# Forum Home Renovation Painting  Repainting Fridge

## Carpo

Thinking about repainting our fridge, it still works fine but has yellow marks and spots of rust starting to form on the surface. 
Anyone know what paint to use?
I have seen some fridge paint at bunnings but it seems quite expensive, can i just use normal spray paint?
And how should i treat the rust?

----------


## Batpig

Dear Carpo, 
Sounds to me like you don't have a compressor and a spray gun, so you'll have to stick with spray cans if you want a neat job, and there's no reason you can't just use some cheap stuff, as long as you do something in the way of preparation... 
I'd give it a good sanding until the existing paint was nice and dull, then a going over with some Rust-Cconverter using an old brush, followed by a wash down with a cloth and some Wax & Grease remover (or maybe Metho if you're penny pinching), and then a coat of cheap spray primer, followed by your spray paint. 
It adds up to a lot of work, so if you want it to last for a while, you'll have to use a more expensive Epoxy paint (probably what you saw at Bunnings...) Also, there's no rust-killing primer in a spray can that I know of that would spare you from having to use brush-on Rust Converter first. 
Good Luck,
Batpig.

----------


## nev25

I asked a similar question on an airbrushing forum and was told Automotive paints

----------


## memphis

Automotive paint is the go, I did my beer fridge about 2 years ago, Ive attached a couple of photos for anyone interested.

----------


## patty

I assume you are looking to spray applicate this you do have a compressor and hose and gun? 
1/  get the fridge into the garage mask up the seals take the handles off iy you can without any trouble
2/ Go to your Local Automotive Paint supplier in the area
3/ Purchase a based Etching primer
4/ Sandpaper medium ti fine and ultra fine 1200+ grit wet &dry
5/ Grease and Wax remover
6/4 ltrs of multipupose Thinners
7/ ? ltrs of "QD" enamel (quick dry)
8/Clear coat Optional 
1 Sand fridge back with some Medium to fine Sandpaper wet and dry
2 Wipe fridge over with grease and wax remover to get rid of the crud and make sure its clean and dry
3 spray a coat of etching primer over entire are allow to dry
4 spray one coat of QD enamel over the area that you have just primed allow to dry 
5 lightly sand back to get any inperfections out surface bubbles etc with a 1200+ grit wet dry light and dust off and grease wax remover
6/Top coat again with "qd" enamel making sure to get a complete and even coat allow to dry
7/(Optional) Lightly sand back with the finest sand paper you can get then apply a clear coat...

========================================

- _List of tasks_:
A: In the fridge-painting thread, rewrite the paragraph beginning "I'd give it a good sanding" as a short list of steps, keeping its main facts.
B: According to the fridge-painting thread, what type of paint did memphis use on a beer fridge?

- _Data records_:
========================================

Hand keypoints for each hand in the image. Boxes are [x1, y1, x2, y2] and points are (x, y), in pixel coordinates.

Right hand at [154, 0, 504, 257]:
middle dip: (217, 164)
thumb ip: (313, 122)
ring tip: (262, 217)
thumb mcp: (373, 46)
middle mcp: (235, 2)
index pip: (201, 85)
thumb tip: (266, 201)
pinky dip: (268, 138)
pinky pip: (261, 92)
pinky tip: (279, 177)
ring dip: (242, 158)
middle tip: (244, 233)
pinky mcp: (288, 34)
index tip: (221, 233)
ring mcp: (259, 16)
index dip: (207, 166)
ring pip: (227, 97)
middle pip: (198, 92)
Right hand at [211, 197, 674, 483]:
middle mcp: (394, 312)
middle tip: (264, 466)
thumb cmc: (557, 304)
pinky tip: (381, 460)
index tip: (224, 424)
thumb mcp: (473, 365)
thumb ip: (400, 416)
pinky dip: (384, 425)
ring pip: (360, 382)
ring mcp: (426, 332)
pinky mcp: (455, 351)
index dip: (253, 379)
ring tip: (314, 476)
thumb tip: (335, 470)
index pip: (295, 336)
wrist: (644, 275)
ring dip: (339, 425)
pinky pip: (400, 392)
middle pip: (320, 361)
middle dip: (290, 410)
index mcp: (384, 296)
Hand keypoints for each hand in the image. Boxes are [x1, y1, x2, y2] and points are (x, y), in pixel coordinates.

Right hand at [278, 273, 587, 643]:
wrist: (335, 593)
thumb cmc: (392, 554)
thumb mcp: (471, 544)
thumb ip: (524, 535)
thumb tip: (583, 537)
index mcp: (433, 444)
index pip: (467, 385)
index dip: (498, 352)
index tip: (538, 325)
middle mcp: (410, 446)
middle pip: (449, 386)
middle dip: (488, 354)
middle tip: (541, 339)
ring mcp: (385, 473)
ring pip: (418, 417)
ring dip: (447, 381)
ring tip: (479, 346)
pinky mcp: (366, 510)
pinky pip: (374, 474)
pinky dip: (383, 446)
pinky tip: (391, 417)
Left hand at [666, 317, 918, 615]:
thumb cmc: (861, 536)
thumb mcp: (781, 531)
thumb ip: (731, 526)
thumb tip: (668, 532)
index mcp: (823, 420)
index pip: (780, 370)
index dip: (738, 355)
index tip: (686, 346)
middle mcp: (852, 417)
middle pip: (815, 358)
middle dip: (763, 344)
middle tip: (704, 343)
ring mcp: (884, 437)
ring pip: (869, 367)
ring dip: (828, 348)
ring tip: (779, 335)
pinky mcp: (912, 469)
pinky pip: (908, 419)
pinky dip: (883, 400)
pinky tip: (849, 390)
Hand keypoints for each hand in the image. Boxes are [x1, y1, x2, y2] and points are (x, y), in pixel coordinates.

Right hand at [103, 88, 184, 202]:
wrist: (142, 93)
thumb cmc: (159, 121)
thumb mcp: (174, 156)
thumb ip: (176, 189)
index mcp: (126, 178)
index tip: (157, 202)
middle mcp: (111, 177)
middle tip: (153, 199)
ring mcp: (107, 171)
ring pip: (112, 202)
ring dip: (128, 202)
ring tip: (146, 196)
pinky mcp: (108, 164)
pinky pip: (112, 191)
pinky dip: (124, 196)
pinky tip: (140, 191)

========================================

- _Responses by item number_:
A:
- Sand the fridge until the existing paint is dull.
- Apply Rust Converter with an old brush.
- Wash it down with a cloth and Wax & Grease remover, or Metho to save money.
- Apply a coat of cheap spray primer.
- Finish with the spray paint.

B: Automotive paint.